Crystallographic properties of epitaxial anatase and rutile TiO2 thin films. X-ray diffraction data of (a) epitaxial anatase TiO2 thin film/LaAlO3 and (b) rutile TiO2 thin film/γ-sapphire (top) with corresponding International Centre for Diffraction Data (ICDD; bottom, LaAlO3, ICDD 98-017-0772; anatase TiO2, ICSD 98-000-9852; sapphire, ICDD 01-089-3072; rutile TiO2, ICDD 03-065-0192). Cross-sectional HRTEM images of: (c) anatase TiO2 thin film/LaAlO3 and (d) rutile TiO2 thin film/γ-sapphire. The insets of (c) and (d) (top left) show crystal structure of the anatase and the rutile phases, respectively. White rectangles represent a unit cell. The insets of (c) and (d) (top right) show the FFT patterns and simulated results (red circle) of the anatase TiO2 thin film and rutile TiO2 thin film, respectively.

> Dataset entries

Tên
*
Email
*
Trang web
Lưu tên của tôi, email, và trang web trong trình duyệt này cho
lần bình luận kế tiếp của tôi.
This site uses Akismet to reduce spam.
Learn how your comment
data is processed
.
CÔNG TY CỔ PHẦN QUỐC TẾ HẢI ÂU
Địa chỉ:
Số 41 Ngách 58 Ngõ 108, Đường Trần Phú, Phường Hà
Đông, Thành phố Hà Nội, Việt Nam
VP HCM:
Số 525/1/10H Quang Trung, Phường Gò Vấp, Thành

* * *

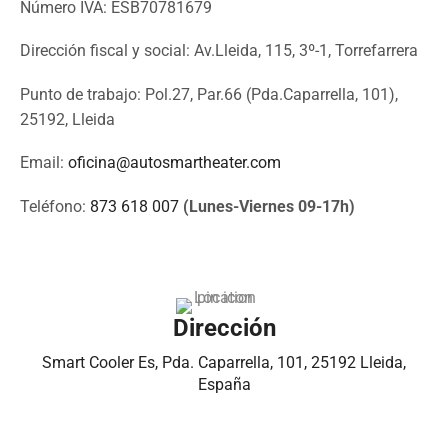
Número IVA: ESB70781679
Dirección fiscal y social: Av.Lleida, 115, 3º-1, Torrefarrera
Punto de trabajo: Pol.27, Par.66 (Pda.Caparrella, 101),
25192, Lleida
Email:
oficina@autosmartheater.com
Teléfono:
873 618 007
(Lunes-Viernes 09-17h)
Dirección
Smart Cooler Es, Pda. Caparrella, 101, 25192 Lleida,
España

...

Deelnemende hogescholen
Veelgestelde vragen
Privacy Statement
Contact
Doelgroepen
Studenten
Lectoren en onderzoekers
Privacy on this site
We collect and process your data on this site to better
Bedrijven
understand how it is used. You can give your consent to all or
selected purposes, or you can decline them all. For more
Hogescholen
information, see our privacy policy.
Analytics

> Job 1
Please rewrite the passage on the TiO2 thin films between "Crystallographic properties of" and "thin film, respectively.", inclusive, changing "HRTEM" to "high-resolution transmission electron microscopy".
> Job 2
Collect each line of the listing that contains the string "Caparrella".

> Answer area 1
Crystallographic properties of epitaxial anatase and rutile TiO2 thin films. X-ray diffraction data of (a) epitaxial anatase TiO2 thin film/LaAlO3 and (b) rutile TiO2 thin film/γ-sapphire (top) with corresponding International Centre for Diffraction Data (ICDD; bottom, LaAlO3, ICDD 98-017-0772; anatase TiO2, ICSD 98-000-9852; sapphire, ICDD 01-089-3072; rutile TiO2, ICDD 03-065-0192). Cross-sectional high-resolution transmission electron microscopy images of: (c) anatase TiO2 thin film/LaAlO3 and (d) rutile TiO2 thin film/γ-sapphire. The insets of (c) and (d) (top left) show crystal structure of the anatase and the rutile phases, respectively. White rectangles represent a unit cell. The insets of (c) and (d) (top right) show the FFT patterns and simulated results (red circle) of the anatase TiO2 thin film and rutile TiO2 thin film, respectively.

> Answer area 2
Punto de trabajo: Pol.27, Par.66 (Pda.Caparrella, 101),
Smart Cooler Es, Pda. Caparrella, 101, 25192 Lleida,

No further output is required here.